Just thought i'd comment on this, because I've always interpreted this as a vulnerability in sudo. If you time-costly and painstakingly set up visudo/sudoers though, sudo can only run specific commands.

A couple of super paranoid/secure bsd and linux's have ditched sudo, like OpenBSD has for doas, I imagine for this reason.


----------



## atomicbeef (Jul 12, 2016)

I don't see that as a vulnerability in sudo(8) at all. If someone were to break into an account in `wheel`, it doesn't really matter if they are restricted to only some commands because they would have full control of the system. The OpenBSD developers created `doas` because they perceived sudo(8) and its configuration to be too complex. The default behavior of `doas` is also identical to the behavior I described before.


----------



## BoggledByBSD (Jul 12, 2016)

atomicbeef said:


> I don't see that as a vulnerability in sudo(8) at all. If someone were to break into an account in `wheel`, it doesn't really matter if they are restricted to only some commands because they would have full control of the system. The OpenBSD developers created `doas` because they perceived sudo(8) and its configuration to be too complex. The default behavior of `doas` is also identical to the behavior I described before.

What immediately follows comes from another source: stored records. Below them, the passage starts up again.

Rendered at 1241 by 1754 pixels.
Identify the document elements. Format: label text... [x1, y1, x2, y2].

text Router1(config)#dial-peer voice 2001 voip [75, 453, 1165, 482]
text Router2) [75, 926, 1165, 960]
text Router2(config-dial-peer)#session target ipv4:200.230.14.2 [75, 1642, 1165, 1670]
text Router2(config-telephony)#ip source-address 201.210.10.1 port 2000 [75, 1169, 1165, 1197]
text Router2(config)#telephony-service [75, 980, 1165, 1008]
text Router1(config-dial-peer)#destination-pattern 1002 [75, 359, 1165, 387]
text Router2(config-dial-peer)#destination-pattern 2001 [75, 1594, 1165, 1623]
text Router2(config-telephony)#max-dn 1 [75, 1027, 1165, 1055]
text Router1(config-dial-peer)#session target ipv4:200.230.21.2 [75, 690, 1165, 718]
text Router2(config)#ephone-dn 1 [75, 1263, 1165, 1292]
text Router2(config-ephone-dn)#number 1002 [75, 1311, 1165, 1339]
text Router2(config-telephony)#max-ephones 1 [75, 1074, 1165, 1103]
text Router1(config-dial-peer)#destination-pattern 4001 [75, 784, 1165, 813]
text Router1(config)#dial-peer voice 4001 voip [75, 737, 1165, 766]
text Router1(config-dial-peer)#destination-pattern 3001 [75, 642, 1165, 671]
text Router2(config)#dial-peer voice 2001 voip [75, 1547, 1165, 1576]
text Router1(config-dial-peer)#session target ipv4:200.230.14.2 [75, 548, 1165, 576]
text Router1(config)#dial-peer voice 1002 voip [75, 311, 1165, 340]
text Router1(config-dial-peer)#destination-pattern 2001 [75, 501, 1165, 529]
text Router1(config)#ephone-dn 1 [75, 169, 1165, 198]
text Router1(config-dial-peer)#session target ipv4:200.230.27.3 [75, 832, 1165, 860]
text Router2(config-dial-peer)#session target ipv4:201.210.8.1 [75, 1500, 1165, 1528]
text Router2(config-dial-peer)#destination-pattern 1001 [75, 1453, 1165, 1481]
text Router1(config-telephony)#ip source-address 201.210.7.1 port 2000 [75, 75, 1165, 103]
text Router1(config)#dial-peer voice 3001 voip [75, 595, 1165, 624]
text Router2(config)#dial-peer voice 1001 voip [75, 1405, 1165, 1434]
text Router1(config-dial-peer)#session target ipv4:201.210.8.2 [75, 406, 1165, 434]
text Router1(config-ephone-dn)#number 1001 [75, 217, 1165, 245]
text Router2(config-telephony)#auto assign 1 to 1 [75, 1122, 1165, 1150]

Isn't that why people who really want security do not use a wheel group in sudoers, but setup sudoers to only run certain things?


----------



## atomicbeef (Jul 12, 2016)

That is one approach, but like you said before, it's very inconvenient. When systems become so secure that too much convenience is sacrificed, they become less maintainable and less secure due to people turning off certain security features when they want to get work done.


----------



## kpa (Jul 12, 2016)

BoggledByBSD said:


> Isn't that why people who really want security do not use a wheel group in sudoers, but setup sudoers to only run certain things?



Access control by a group such as wheel is too coarse grained, it basically allows all or nothing. If someone really wants to have proper controls on what a user can run with elevated privileges there's no other way than denying everything by default and enabling access case by case.


----------



## Murph (Jul 12, 2016)

fossette said:


> It would be interesting to have such a sequence always trapped by the kernel, but I don't see how it can be implemented with the variety of user interfaces (TTY, GUI/WM and SSH).  Even with SSH, I wonder if the fingerprint it displays at first (when the IP address changes) couldn't just be printed by a criminal, and wait for my response.

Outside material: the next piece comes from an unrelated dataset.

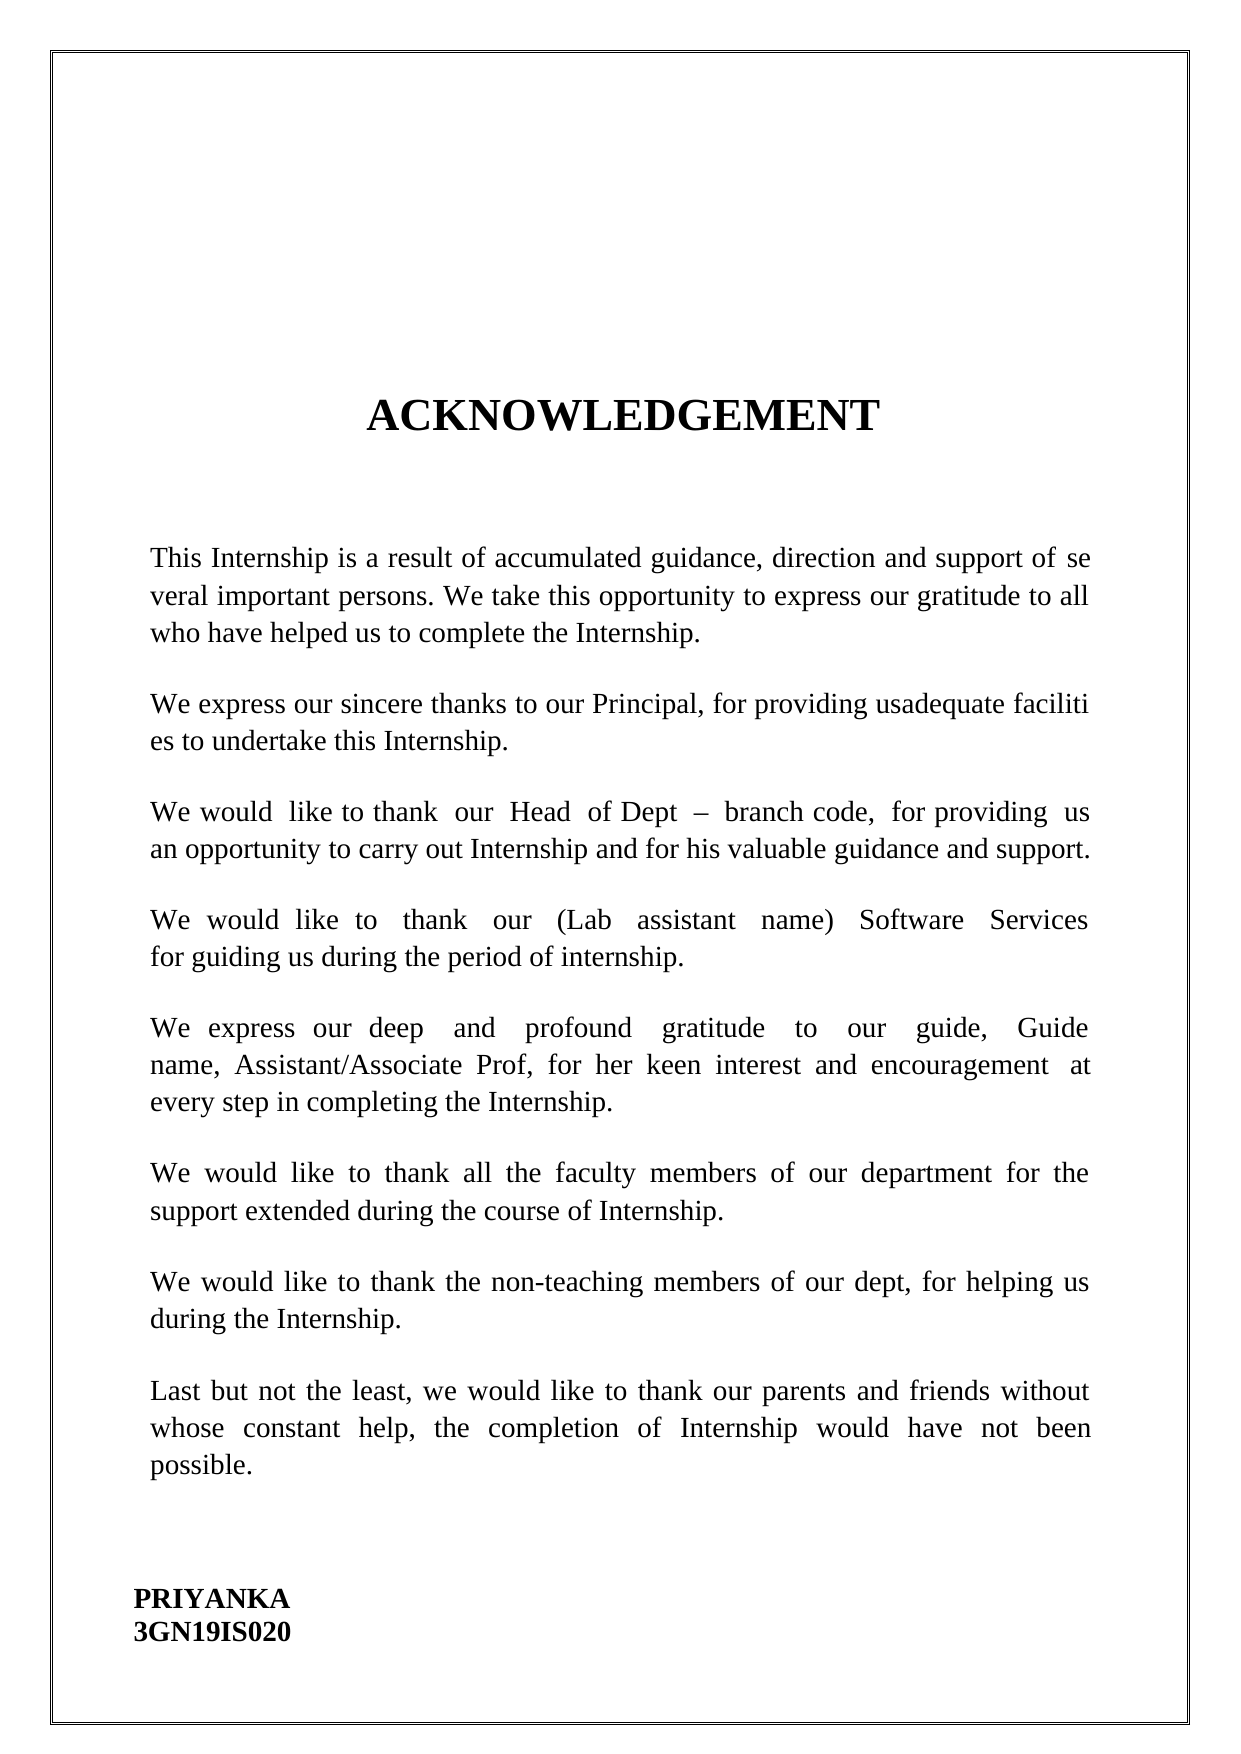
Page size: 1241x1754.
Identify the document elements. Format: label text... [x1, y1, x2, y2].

For generic TTYs, there's really a couple of possible choices: BREAK, or cycling DCD/DTR in the case of a serial type connection.  That's not to make any claim that it would necessarily be feasible or practical to implement, only what I believe as the only choice which has a moderate chance of success for generic traditional Unix login.  Cycling DCD/DTR in the case of getty(8) on a serial line should generally ensure that existing processes are terminated and a fresh session is started by trusted parts of the OS.  In the case of an incoming modem connection, DCD cycling should be automatic (it should be tracking the carrier signal on the line).  In the case of a physical terminal, power cycling the terminal or otherwise causing a hardware reset of the DTE interface should cycle DCD/DTR.  Obviously, that assumes that suitable mastery has been applied to the dark art of getting the correct signalling pins connected on the serial ports.

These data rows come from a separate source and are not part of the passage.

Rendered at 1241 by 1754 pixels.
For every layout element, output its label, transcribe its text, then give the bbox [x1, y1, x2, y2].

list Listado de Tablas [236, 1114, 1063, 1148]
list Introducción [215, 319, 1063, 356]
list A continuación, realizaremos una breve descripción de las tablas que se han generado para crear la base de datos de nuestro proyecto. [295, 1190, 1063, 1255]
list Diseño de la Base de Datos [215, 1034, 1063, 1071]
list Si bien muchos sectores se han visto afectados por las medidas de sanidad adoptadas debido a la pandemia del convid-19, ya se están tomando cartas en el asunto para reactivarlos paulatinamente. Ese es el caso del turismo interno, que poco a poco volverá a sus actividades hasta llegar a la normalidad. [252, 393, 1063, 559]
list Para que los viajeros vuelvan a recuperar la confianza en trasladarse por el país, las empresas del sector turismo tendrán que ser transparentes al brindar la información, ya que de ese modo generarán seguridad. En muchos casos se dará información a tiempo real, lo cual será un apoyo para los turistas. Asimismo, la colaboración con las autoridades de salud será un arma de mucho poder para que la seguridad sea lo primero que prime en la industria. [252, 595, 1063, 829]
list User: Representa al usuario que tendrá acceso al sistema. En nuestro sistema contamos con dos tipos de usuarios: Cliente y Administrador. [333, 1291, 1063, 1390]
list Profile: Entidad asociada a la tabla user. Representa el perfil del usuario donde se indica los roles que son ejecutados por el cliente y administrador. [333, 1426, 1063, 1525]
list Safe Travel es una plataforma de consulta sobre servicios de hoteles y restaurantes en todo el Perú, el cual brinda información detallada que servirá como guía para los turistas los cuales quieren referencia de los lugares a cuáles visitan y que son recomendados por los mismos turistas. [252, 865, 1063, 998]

For SSH, it is irrelevant, as you are making a new connection to a system daemon on a privileged port prior to authentication.  Man in the middle attacks or the daemon itself being compromised are completely different issues to avoiding a local spoofed login prompt.  The situation of walking up to an existing login prompt should simply never exist for SSH.  The fingerprint is secure as long as the underlying crypto is secure.  If any of the local system, local client, remote system, remote daemon, or private keys have been compromised there is a problem, otherwise it can't be spoofed.  The remote daemon does not send the fingerprint across as the critical identifier, it sends the complete public key across, which the local client typically condenses into a digest/fingerprint if/when it needs to present it to the user.  An attacker could easily send the same public key across, but should gain nothing without also being in possession of the corresponding private key.


----------



## rigoletto@ (Jul 13, 2016)

Something like Yubikey may fit the needs of OP about secure login.


----------